**Written exercise:** Please retype the records below exactly, leaving out any pictures.

**Excerpted data:**
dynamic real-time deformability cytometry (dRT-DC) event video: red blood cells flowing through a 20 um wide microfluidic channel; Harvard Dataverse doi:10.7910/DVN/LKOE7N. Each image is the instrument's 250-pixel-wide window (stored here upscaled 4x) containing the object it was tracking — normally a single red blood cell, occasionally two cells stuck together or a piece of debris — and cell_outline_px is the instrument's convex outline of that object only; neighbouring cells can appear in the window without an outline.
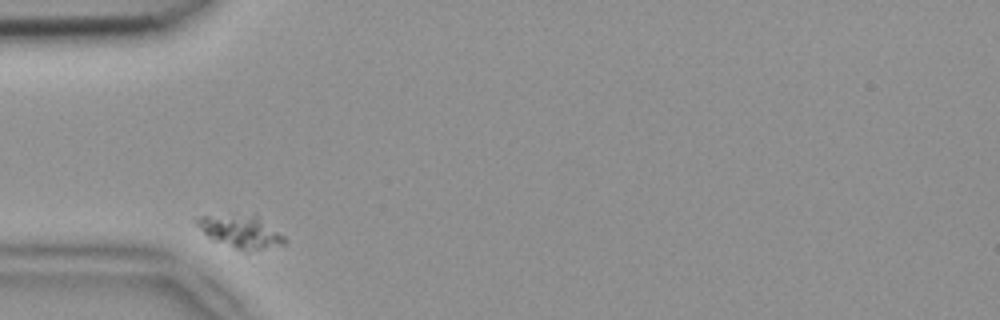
{"species": "common noctule bat (a hibernating species)", "species_latin": "Nyctalus noctula", "temperature_condition": "room temperature", "stored_images_in_passage": 2, "camera_frame_rate_fps": 3000, "um_per_image_px": 0.085, "animal": {"sex": "female", "body_mass_g": 18.4}, "frame": {"image": 1, "passage_image": 1, "time_ms": 0.0, "image_size_px": [1000, 320], "cell_outline_px": [[288, 240], [284, 244], [244, 252], [212, 240], [192, 220], [200, 216], [256, 212], [284, 236]], "centroid_in_image_um": [20.47, 19.63], "position_along_channel_um": 64.5, "area_um2": 17.4}}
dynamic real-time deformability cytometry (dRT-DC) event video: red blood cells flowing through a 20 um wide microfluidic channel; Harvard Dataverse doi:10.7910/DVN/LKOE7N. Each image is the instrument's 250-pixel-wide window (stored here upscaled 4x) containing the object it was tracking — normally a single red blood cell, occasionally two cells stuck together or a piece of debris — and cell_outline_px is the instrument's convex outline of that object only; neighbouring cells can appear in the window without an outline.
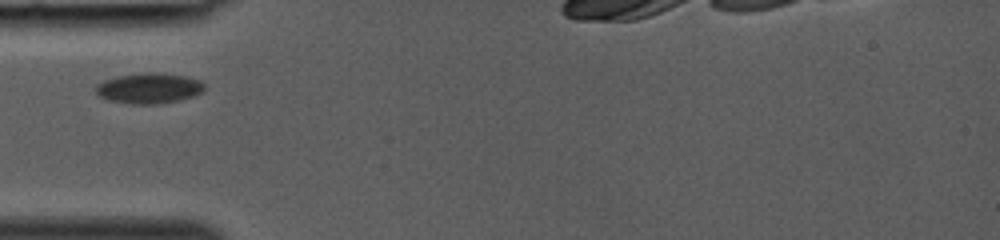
{"species": "common noctule bat (a hibernating species)", "species_latin": "Nyctalus noctula", "temperature_condition": "room temperature", "stored_images_in_passage": 24, "camera_frame_rate_fps": 3000, "um_per_image_px": 0.085, "animal": {"sex": "female", "body_mass_g": 19.0, "forearm_length_mm": 53.3}, "frame": {"image": 1, "passage_image": 1, "time_ms": 0.0, "image_size_px": [1000, 240], "cell_outline_px": [[204, 92], [192, 96], [176, 100], [156, 104], [132, 104], [108, 100], [100, 96], [96, 92], [96, 84], [104, 80], [116, 76], [144, 72], [156, 72], [184, 76], [200, 80], [204, 84]], "centroid_in_image_um": [12.65, 7.49], "position_along_channel_um": 72.4, "area_um2": 19.25}}
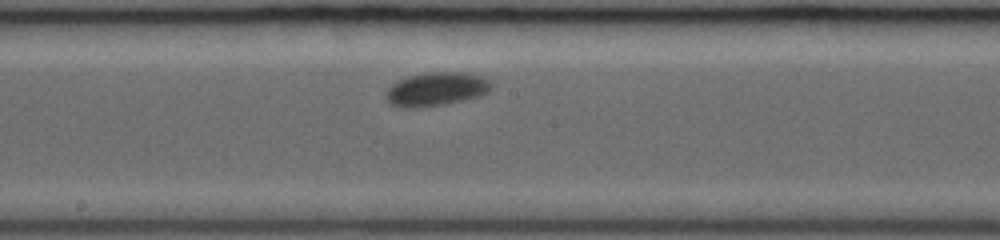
{"frame": {"image": 2, "passage_image": 10, "time_ms": 3.0, "image_size_px": [1000, 240], "cell_outline_px": [[488, 92], [480, 96], [444, 104], [420, 108], [400, 108], [388, 104], [384, 100], [384, 96], [388, 88], [392, 84], [408, 76], [428, 72], [464, 72], [480, 76], [488, 80]], "centroid_in_image_um": [36.98, 7.6], "position_along_channel_um": 211.2, "area_um2": 20.69}}
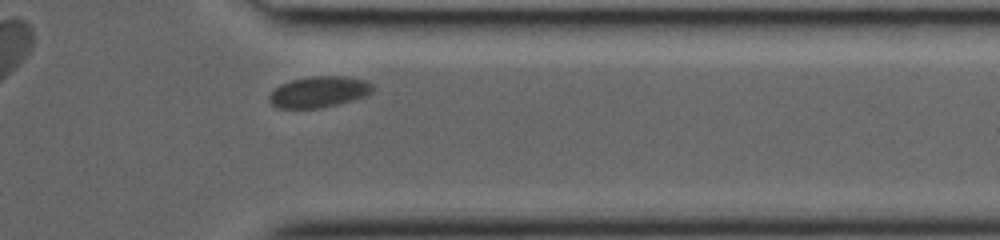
{"frame": {"image": 3, "passage_image": 21, "time_ms": 6.667, "image_size_px": [1000, 240], "cell_outline_px": [[372, 92], [368, 96], [320, 108], [276, 108], [268, 100], [268, 96], [280, 84], [292, 80], [312, 76], [344, 76], [364, 80], [372, 84]], "centroid_in_image_um": [27.1, 7.81], "position_along_channel_um": 384.3, "area_um2": 18.67}}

**Output of the task:**
dynamic real-time deformability cytometry (dRT-DC) event video: red blood cells flowing through a 20 um wide microfluidic channel; Harvard Dataverse doi:10.7910/DVN/LKOE7N. Each image is the instrument's 250-pixel-wide window (stored here upscaled 4x) containing the object it was tracking — normally a single red blood cell, occasionally two cells stuck together or a piece of debris — and cell_outline_px is the instrument's convex outline of that object only; neighbouring cells can appear in the window without an outline.
{"species": "common noctule bat (a hibernating species)", "species_latin": "Nyctalus noctula", "temperature_condition": "room temperature", "stored_images_in_passage": 2, "camera_frame_rate_fps": 3000, "um_per_image_px": 0.085, "animal": {"sex": "female", "body_mass_g": 18.4}, "frame": {"image": 1, "passage_image": 1, "time_ms": 0.0, "image_size_px": [1000, 320], "cell_outline_px": [[288, 240], [284, 244], [244, 252], [212, 240], [192, 220], [200, 216], [256, 212], [284, 236]], "centroid_in_image_um": [20.47, 19.63], "position_along_channel_um": 64.5, "area_um2": 17.4}}
dynamic real-time deformability cytometry (dRT-DC) event video: red blood cells flowing through a 20 um wide microfluidic channel; Harvard Dataverse doi:10.7910/DVN/LKOE7N. Each image is the instrument's 250-pixel-wide window (stored here upscaled 4x) containing the object it was tracking — normally a single red blood cell, occasionally two cells stuck together or a piece of debris — and cell_outline_px is the instrument's convex outline of that object only; neighbouring cells can appear in the window without an outline.
{"species": "common noctule bat (a hibernating species)", "species_latin": "Nyctalus noctula", "temperature_condition": "room temperature", "stored_images_in_passage": 24, "camera_frame_rate_fps": 3000, "um_per_image_px": 0.085, "animal": {"sex": "female", "body_mass_g": 19.0, "forearm_length_mm": 53.3}, "frame": {"image": 1, "passage_image": 1, "time_ms": 0.0, "image_size_px": [1000, 240], "cell_outline_px": [[204, 92], [192, 96], [176, 100], [156, 104], [132, 104], [108, 100], [100, 96], [96, 92], [96, 84], [104, 80], [116, 76], [144, 72], [156, 72], [184, 76], [200, 80], [204, 84]], "centroid_in_image_um": [12.65, 7.49], "position_along_channel_um": 72.4, "area_um2": 19.25}}
{"frame": {"image": 2, "passage_image": 10, "time_ms": 3.0, "image_size_px": [1000, 240], "cell_outline_px": [[488, 92], [480, 96], [444, 104], [420, 108], [400, 108], [388, 104], [384, 100], [384, 96], [388, 88], [392, 84], [408, 76], [428, 72], [464, 72], [480, 76], [488, 80]], "centroid_in_image_um": [36.98, 7.6], "position_along_channel_um": 211.2, "area_um2": 20.69}}
{"frame": {"image": 3, "passage_image": 21, "time_ms": 6.667, "image_size_px": [1000, 240], "cell_outline_px": [[372, 92], [368, 96], [320, 108], [276, 108], [268, 100], [268, 96], [280, 84], [292, 80], [312, 76], [344, 76], [364, 80], [372, 84]], "centroid_in_image_um": [27.1, 7.81], "position_along_channel_um": 384.3, "area_um2": 18.67}}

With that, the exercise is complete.